EDITORIAL
Le film d’Alexeï Outchitel, Matilda, narre l’histoire de l’amour entre le dernier tsar Nicolas II et Mathilde Kschessinska, danseuse décédée à Paris en1971. Tous les ingrédients du romanesque y sont donc présents : grande histoire, coulisses du pouvoir, passion. Pourtant – ou à cause de cela – le film provoque une vague de protestations en Russie avant même sa sortie nationale prévue le 26 octobre. Protestations accompagnées d’actes de violence : cocktails Molotov lancés contre le studio où a été réalisée une partie du film, explosion d’une camionnette aux portes du cinéma Kosmos d’Iekaterinbourg, voitures incendiées porteuses du message « Brûlez pour Matilda » devant le bureau de l’avocat du réalisateur, menaces d’incendies à l’encontre des cinémas ayant programmé le film. Résultat : la diffusion du film prévue dans les deux plus grands réseaux de salles est annulée.

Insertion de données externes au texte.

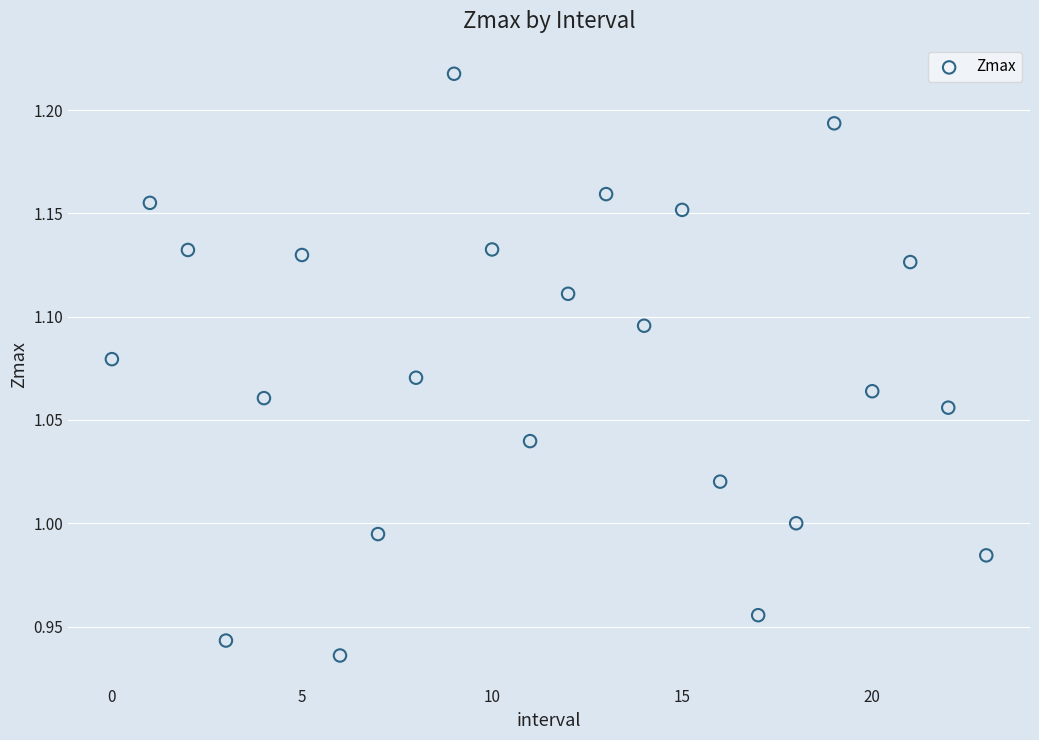

What is the range of Y values (max minus min)?

0.3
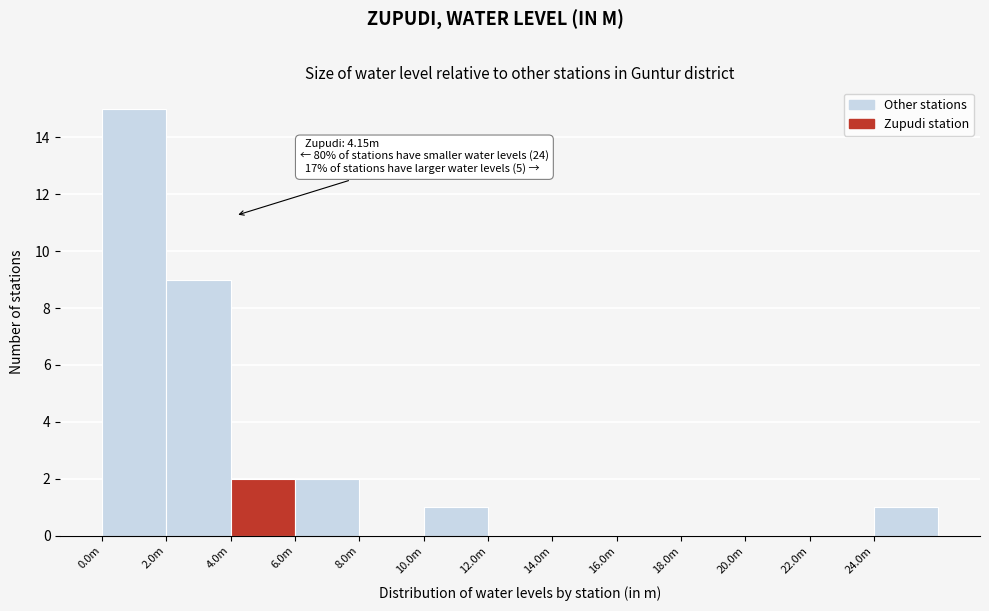

Reading left to right, extract all data points from this chart.

0.0m=15	2.0m=9	4.0m=2	6.0m=2	8.0m=0	10.0m=1	12.0m=0	14.0m=0	16.0m=0	18.0m=0	20.0m=0	22.0m=0	24.0m=1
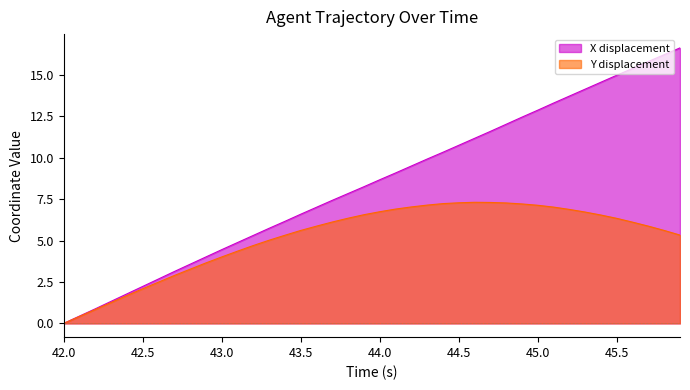

Read the Y displacement value at 45.5.

6.3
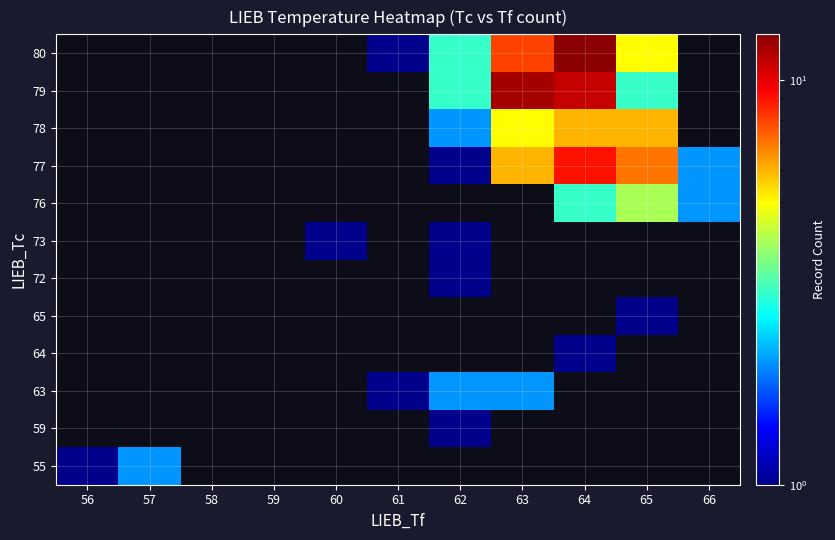

How many data points in 77 are above 0?

5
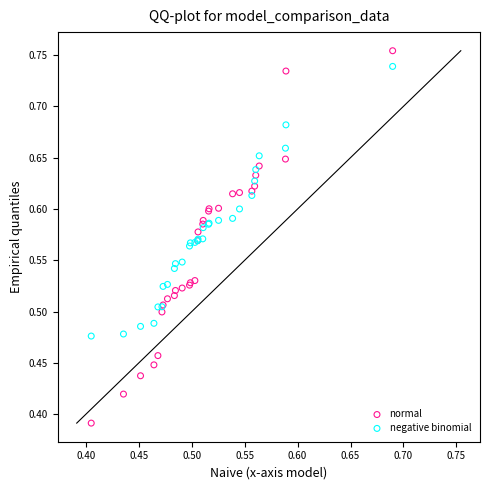

Which series reaches the minimum Y coordinate?

normal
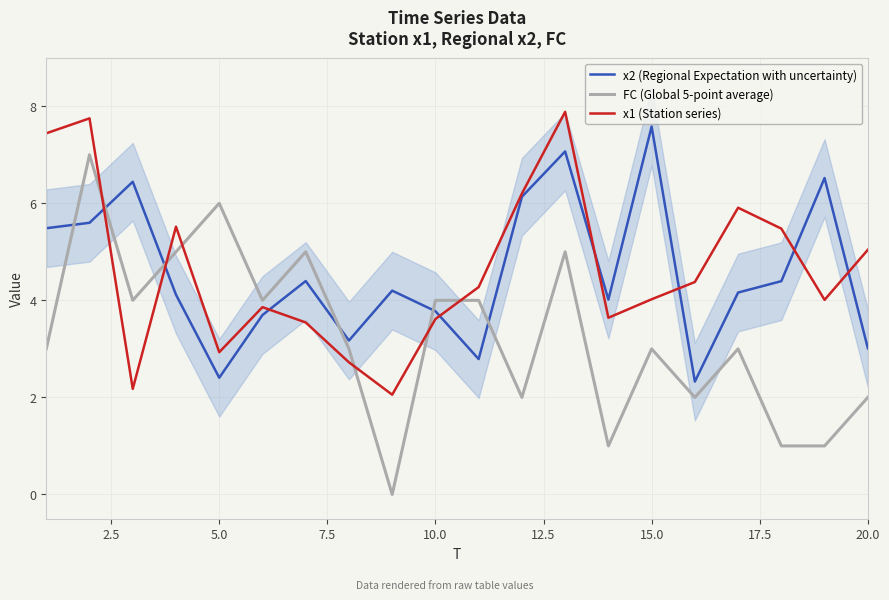

Reading left to right, extract all data points from this chart.

x2 (Regional Expectation with uncertainty): 5.5	5.6	6.4	4.1	2.4	3.7	4.4	3.2	4.2	3.8	2.8	6.1	7.1	4.0	7.6	2.3	4.2	4.4	6.5	3.0
FC (Global 5-point average): 3.0	7.0	4.0	5.0	6.0	4.0	5.0	3.0	0.0	4.0	4.0	2.0	5.0	1.0	3.0	2.0	3.0	1.0	1.0	2.0
x1 (Station series): 7.4	7.7	2.2	5.5	2.9	3.9	3.5	2.7	2.1	3.6	4.3	6.2	7.9	3.6	4.0	4.4	5.9	5.5	4.0	5.0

Ce déchainement a été condamné par le Kremlin. Mais le gouvernement, en protégeant son alliance avec les mouvements des radicaux orthodoxes, laisse aux autorités locales le choix de la diffusion du film en prenant en compte « les traditions et les coutumes des peuples présents sur leur territoire ». C’est que Matilda va à l’encontre d’une certaine vision mainstream de l’histoire. Son portait du tsar, canonisé en 2000 en tant que martyr, est jugé « amoral » et « blasphématoire ».
La Russie n’est pas le seul pays en Europe orientale et dans l’espace post-soviétique où se développent ces croisades autour de l’histoire et de la mémoire du passé. Instrumentalisées, parfois spiritualisées, histoire et mémoire sont aujourd’hui le cheval de bataille des politiques des gouvernements à l’Est. Elles donnent des clés de compréhension de la formation, de la cristallisation et/ou la poursuite des « identités nationales » sur lesquelles s’appuient les gouvernements, identités exclusives et souvent xénophobes. La présente Lettre offre aux lecteurs un panorama des usages publics et des instrumentalisations politiques du passé dans cette région du monde.